Dutch hurled another blast of white lightning at the spectre in front of her but the old man dodged it quite easily.
“You can fire at me as much as you like but I don’t have a range.” It was a rather strange statement but Dutch kinda knew what he meant.  “There is nothing physical of me to hit.”
“Does that mean you’re just an illusion?”
“In a way. But a very real one. I am a construction of forces and electromagnetic properties rather than actual matter. I have bent time and space into a configuration that you can see. But you can’t kill me because I don’t actually live here, I just appear here. To kill me you have to find where I really am. And even if you do and succeed in unravelling me I shall just change into some other form.” There was nothing Dutch could say to that. She didn’t even really understand what he was saying, except that he was virtually a ghost. Still, there must be a way.

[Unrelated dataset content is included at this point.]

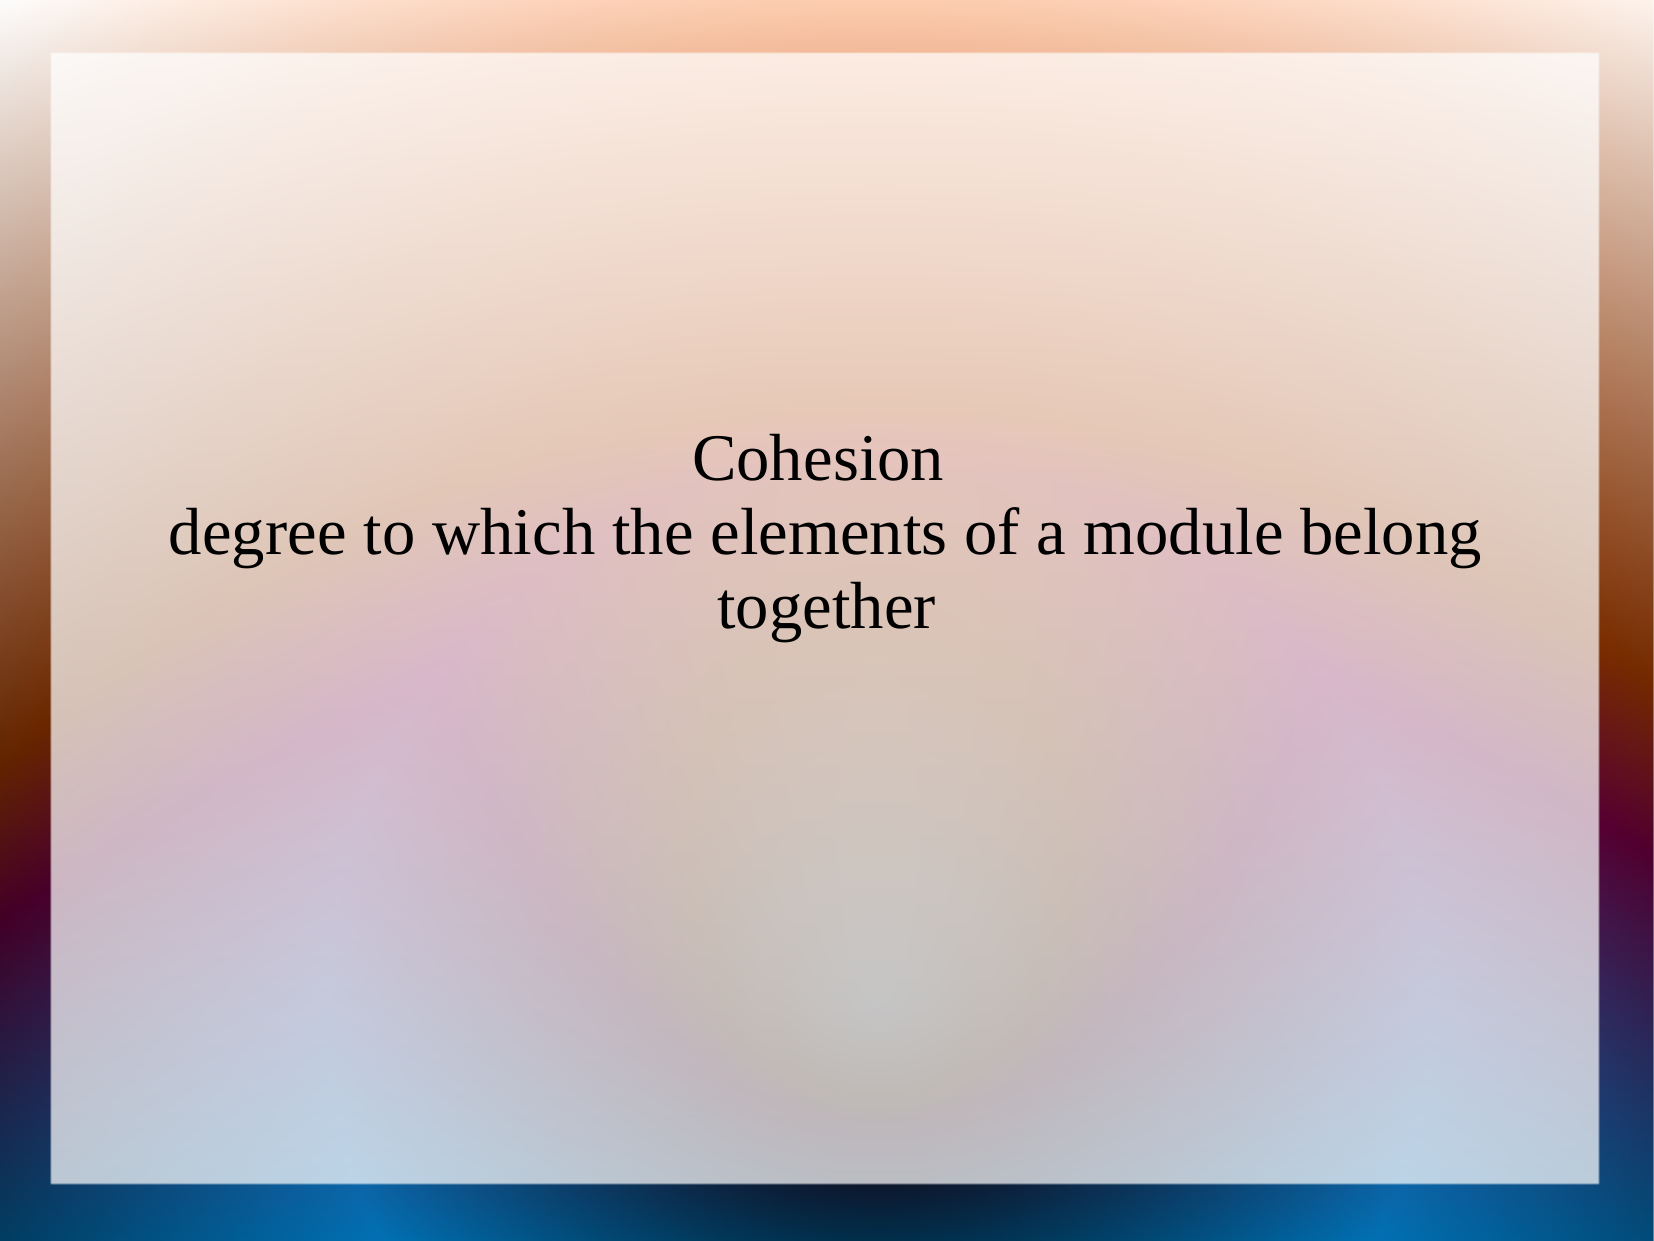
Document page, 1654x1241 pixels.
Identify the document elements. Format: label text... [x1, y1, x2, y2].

subtitle Cohesion degree to which the elements of a module belong together [82, 55, 1571, 1010]
picture [0, 0, 1654, 1241]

“I will leave you to your puzzle,” said the Seesh. “I would love to stay and chat, but unfortunately I have other things to attend to. Sayonara”
Then he was gone. Dutch looked around for a moment wondering where Righteous was. She knew she was no match for the Seesh on her own. She couldn’t even see her way out of this room. She was on the verge of becoming severely depressed when out of the whiteness came….Rags. It was the second best blessed sight that Dutch could ever hope to see. The creature didn’t so much fly to her as flip and flop in a haphazard course in her general direction, dropping bits of fur and the equivalent of Ahram fleas as he went. It crash landed in Dutch’s arms and squirched and skweerched at her enthusiastically as if it was trying to say something. Dutch scratched the bat-thing with her finger.
“I have no idea what you’re saying; I just hope Sweet Mary is alright.”
“Greep,” it said flapping itself loose and heading back the way it came. Dutch set off after it at a trot, but Rag’s floppy flying technique was deceptively fast and soon she lost sight of it. The bat/cat creature did leave a trail of fluff and fur on the clean white floor that was pretty easy to follow though. As she hurried forward Dutch tried to remember what had happened at the gate.

What had happened at the gate was that the Ahram who entered the North gate in the Cantave wall found themselves simultaneously exiting through the South gate, mystified and disoriented, back in their own slum city. These workers knew the Cantave like the back of their hands: the administration offices that lined the inside of the wall, the roster sheds where they received their tools and work assignments for the day. They usually entered at the North gate at the beginning of the shift and exited through the South at the end….but not this time. The transition was instantaneous. The Cantave had closed them out and merely spewed them out the other gate as fast as they went in the first one. All except for Dutch and her little band.